### ACTIVITY
Extract every line below that contains the string "entre".
━━━━━ DATA SUPPLIED ━━━━━
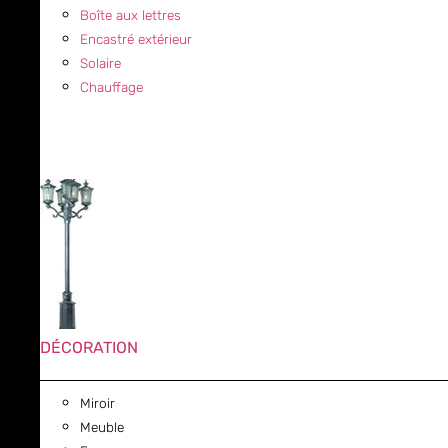
Boîte aux lettres
Encastré extérieur
Solaire
Chauffage
DÉCORATION
Miroir
Meuble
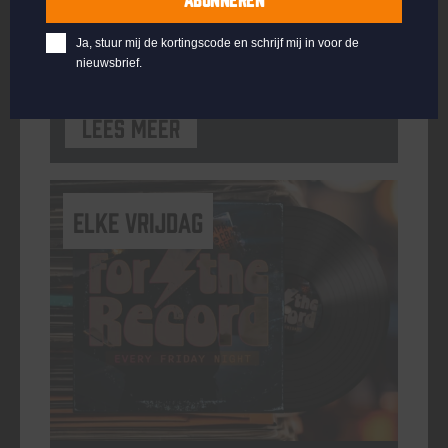
ORGANISATOR
Kompaan Binnenhaven
Ja, stuur mij de kortingscode en schrijf mij in voor de
nieuwsbrief.
Lees meer
elke vrijdag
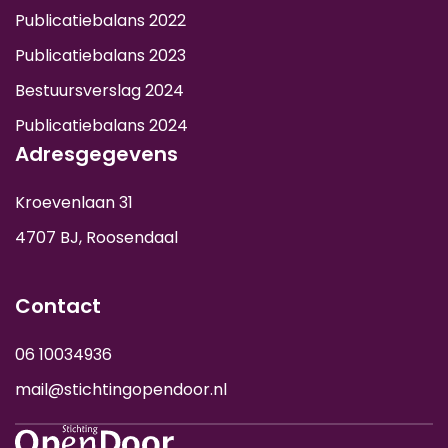
Publicatiebalans 2022
Publicatiebalans 2023
Bestuursverslag 2024
Publicatiebalans 2024
Adresgegevens
Kroevenlaan 31
4707 BJ, Roosendaal
Contact
06 10034936
mail@stichtingopendoor.nl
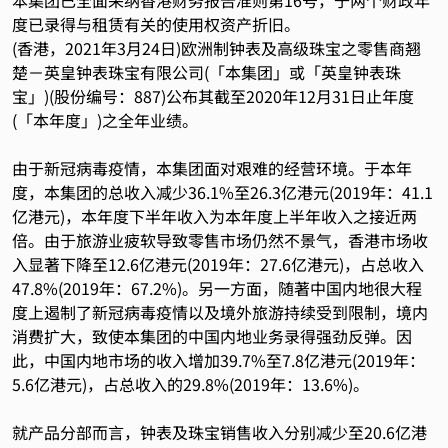
本集团已全面采纳香港财务报告准则第16号，于两个财政年
度已录得与租赁有关的使用权资产折旧。
(香港，2021年3月24日)欧洲制钟表及高级珠宝之零售商翘
楚－英皇钟表珠宝有限公司(「本集团」或「英皇钟表珠
宝」)(股份编号：887)公布其截至2020年12月31日止年度
(「本年度」)之全年业绩。
由于新冠病毒疫情，本集团面对艰难的经营环境。于本年
度，本集团的总收入减少36.1%至26.3亿港元(2019年：41.1
亿港元)，本年度下半年收入为本年度上半年收入之接近两
倍。由于旅游业疲软导致零售市场仍然不景气，香港市场收
入显著下降至12.6亿港元(2019年：27.6亿港元)，占总收入
47.8%(2019年：67.2%)。另一方面，随著中国内地很大程
度上遏制了新冠病毒疫情以及境外旅游持续受到限制，境内
消费扩大，致使本集团的中国内地业务录得强劲反弹。因
此，中国内地市场的收入增加39.7%至7.8亿港元(2019年：
5.6亿港元)，占总收入的29.8%(2019年：13.6%)。
就产品分部而言，钟表及珠宝销售收入分别减少至20.6亿港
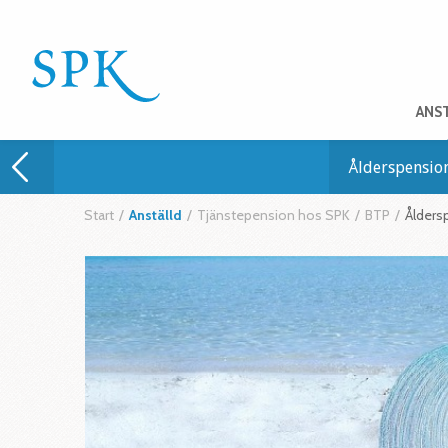
ANS
Ålderspensio
Start
/
Anställd
/
Tjänstepension hos SPK
/
BTP
/
Ålders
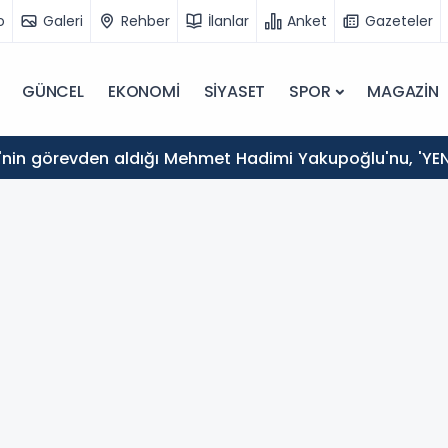
o
Galeri
Rehber
İlanlar
Anket
Gazeteler
GÜNCEL
EKONOMİ
SİYASET
SPOR
MAGAZİN
nin görevden aldığı Mehmet Hadimi Yakupoğlu'nu, 'YENİ 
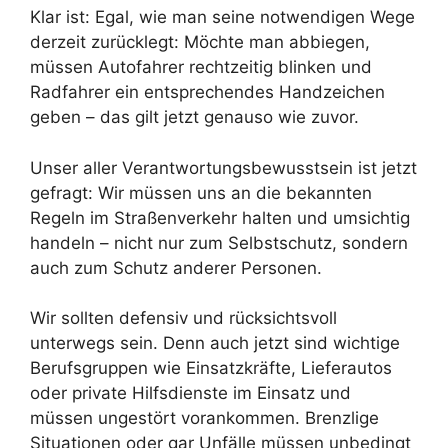
Klar ist: Egal, wie man seine notwendigen Wege
derzeit zurücklegt: Möchte man abbiegen,
müssen Autofahrer rechtzeitig blinken und
Radfahrer ein entsprechendes Handzeichen
geben – das gilt jetzt genauso wie zuvor.
Unser aller Verantwortungsbewusstsein ist jetzt
gefragt: Wir müssen uns an die bekannten
Regeln im Straßenverkehr halten und umsichtig
handeln – nicht nur zum Selbstschutz, sondern
auch zum Schutz anderer Personen.
Wir sollten defensiv und rücksichtsvoll
unterwegs sein. Denn auch jetzt sind wichtige
Berufsgruppen wie Einsatzkräfte, Lieferautos
oder private Hilfsdienste im Einsatz und
müssen ungestört vorankommen. Brenzlige
Situationen oder gar Unfälle müssen unbedingt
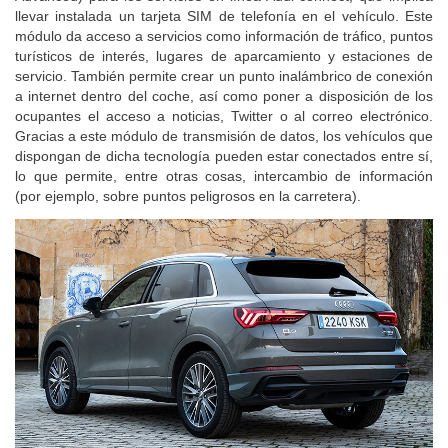
llevar instalada un tarjeta SIM de telefonía en el vehículo. Este
módulo da acceso a servicios como información de tráfico, puntos
turísticos de interés, lugares de aparcamiento y estaciones de
servicio. También permite crear un punto inalámbrico de conexión
a internet dentro del coche, así como poner a disposición de los
ocupantes el acceso a noticias, Twitter o al correo electrónico.
Gracias a este módulo de transmisión de datos, los vehículos que
dispongan de dicha tecnología pueden estar conectados entre sí,
lo que permite, entre otras cosas, intercambio de información
(por ejemplo, sobre puntos peligrosos en la carretera).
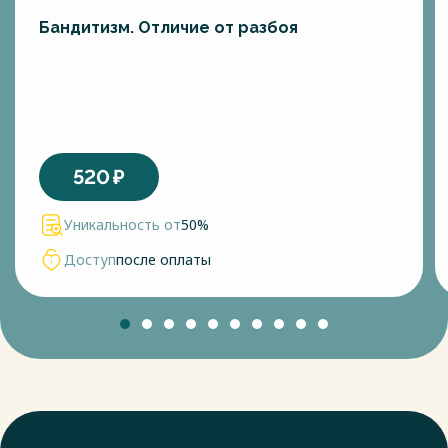
Бандитизм. Отличие от разбоя
520
₽
Уникальность от
50%
Доступ
после оплаты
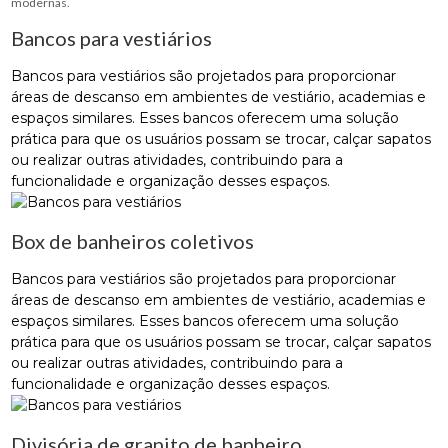
modernas.
Bancos para vestiários
Bancos para vestiários são projetados para proporcionar
áreas de descanso em ambientes de vestiário, academias e
espaços similares. Esses bancos oferecem uma solução
prática para que os usuários possam se trocar, calçar sapatos
ou realizar outras atividades, contribuindo para a
funcionalidade e organização desses espaços.
Box de banheiros coletivos
Bancos para vestiários são projetados para proporcionar
áreas de descanso em ambientes de vestiário, academias e
espaços similares. Esses bancos oferecem uma solução
prática para que os usuários possam se trocar, calçar sapatos
ou realizar outras atividades, contribuindo para a
funcionalidade e organização desses espaços.
Divisória de granito de banheiro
━━━━━
### WRITTEN SOLUTION
dispongan de dicha tecnología pueden estar conectados entre sí,
lo que permite, entre otras cosas, intercambio de información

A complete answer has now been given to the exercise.